Consolidate Apache Spark Performance Monitoring for all models, batch, machine learning or streaming, in one solution
Apache Spark applications bring a new set of operational challenges especially when the Hadoop resources are shared across multiple data processing teams. Because everything runs in-memory and memory is a finite resource, it quickly becomes complex juggling act to manage resources so these applications run optimally. Meaning, there is not an excessive amount of swapping or spilling to disk. When adding new jobs, operations teams must balance available resources with business priorities. This delicate balance can quickly be disrupted by new machine learning or streaming jobs being introduced that consume more resources than available.
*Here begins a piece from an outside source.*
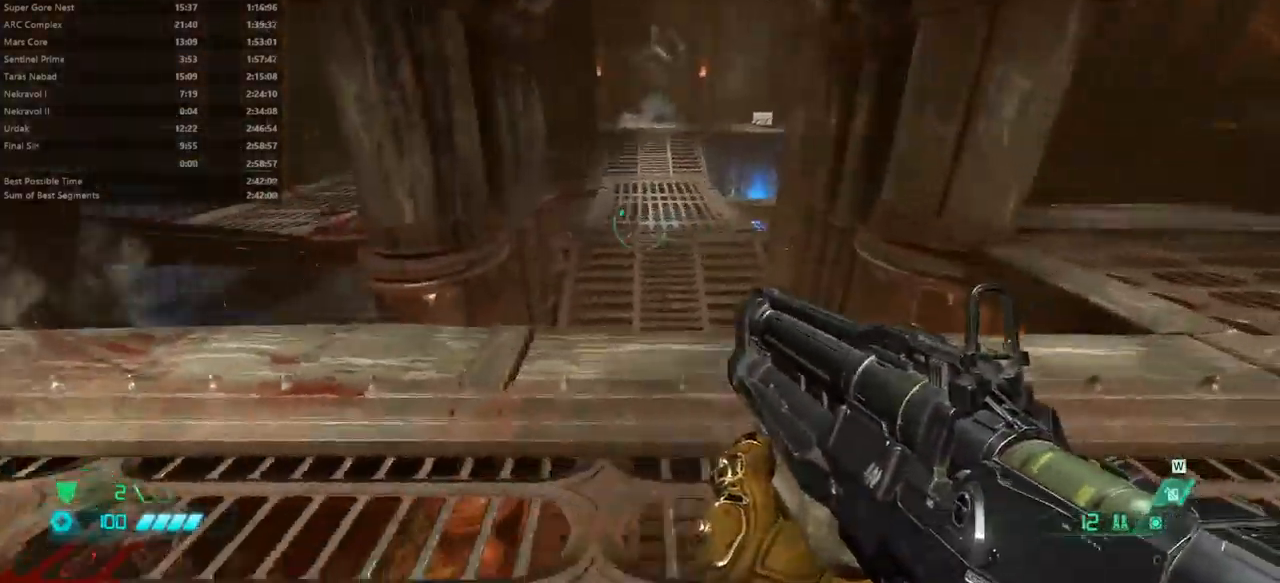
{"keys": ["l"], "mouse": [], "events": [[367, "l", "down"], [367, "r", "up"]]}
DRIVEN provides performance monitoring for Apache Spark so you can understand who is running what and how often and key performance statistics to determine if the application is within policies.
Real-Time Operational Visibility into Spark Applications
- Gain insights into your test, pre-production or production Spark applications
- Powerful search to search on almost anything, such as Spark app name, RDD unit of work, table names, etc. and it’s simple and fast
- A built-in, scalable metadata repository enables you to analyze current application performance and execution behavior compared to historic performance
Monitoring for Spark Applications and Debugging
- See how efficient your applications is at runtime by seeing skipped vs. executed steps
- Real-time monitoring of Spark application execution with workflow visualization
- Rich performance metrics including all the Spark counters and custom counters for each of your Spark executions provides deep insights into potential performance optimizations.
- Quickly identify where there are resource constraints and application bottlenecks
Manage The Business Of Apache Spark Big Data Operations
- Integrate DRIVEN alerts and notification into your support/ticketing systems and leverage existing processes
- Filter on operational criteria to allow administrators to easily manage and enforce policies.
- Organize and segment your Spark applications based on any user defined metadata, such as a team, division, organization, or application name.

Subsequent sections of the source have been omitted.